By utilizing these emerging data-driven solutions for food and agriculture and viewing them as part of a wider economic enabling framework, partnerships can be leveraged and scaled. Data from satellite and geospatial operators, ICT and telecommunications providers, e-commerce and logistics companies, and finance providers could all be brought to bear, alongside data from other actors who intersect the food space, such as the mining sector’s land utilization patterns. These corresponding data sets brought together in a joint ecosystem that informs the wider economic and societal development can thereby create a much greater transformational effect.
Food market and agri-dealer reductions, trade obstructions, job losses, manufacturing and production facility shutdowns, shortages of some food items as purchasing habits changed and bulk buyers such as restaurants and canteens faced closures, and other logistical and tactical problems characterized the first half of 2020. As the pandemic has advanced, the wider social, economic, and knock-on effects of the crisis have started to exert enormous pressures on global, regional, and local food systems, threatening to disrupt nutrition on a large scale and trigger food shortages as primary food production is affected. Covid-19 has also exposed the underlying injustices and inequities in the food system.

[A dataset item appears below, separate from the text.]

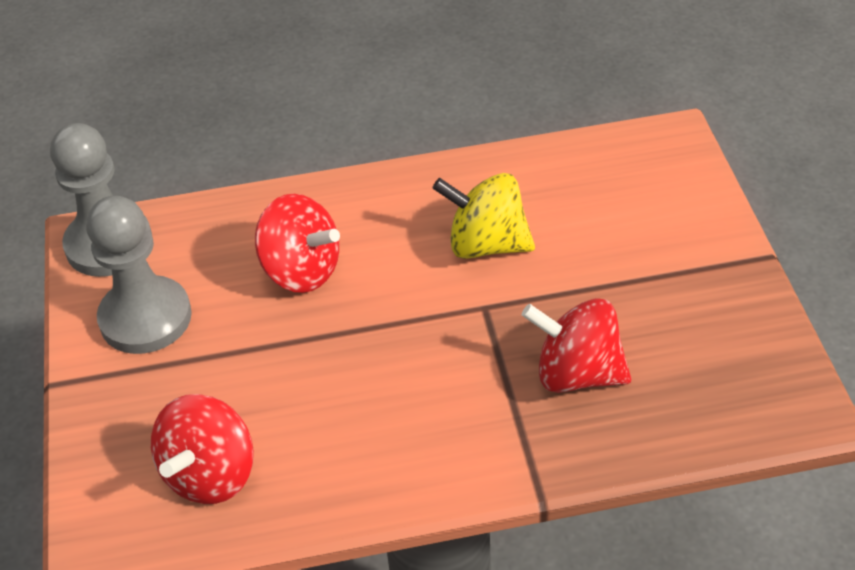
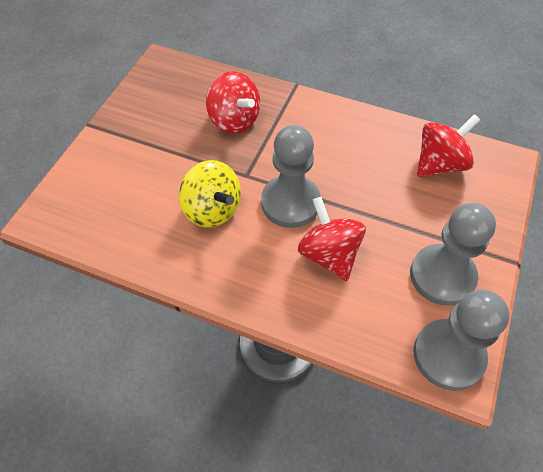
camera: 150 degrees left, 10 degrees up
(394, 303) = (290, 203): none -> grey pawn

The COVID Action for Food Systems is an African multi-stakeholder effort launched by African Union Development Agency (AUDA-NEPAD) in collaboration with the International Fund for Agricultural Development (IFAD) and the World Economic Forum. The aim of this report is to help stakeholders gain a better understanding of an evolving collection of approaches for data-driven food systems. It looks at how data can help people make better decisions, advance market, product, and relationship models, and empower stakeholders all along the value chain. It focuses on real-world examples of these models in action.
The report leads to the recognition that, in order to make the world's food systems more prepared and stable in the future, fostering a data-driven culture is needed, that allows for success and scale and is assisted by key enablers such as policy, capacity building, technology, and connectivity, and mobilizing leadership.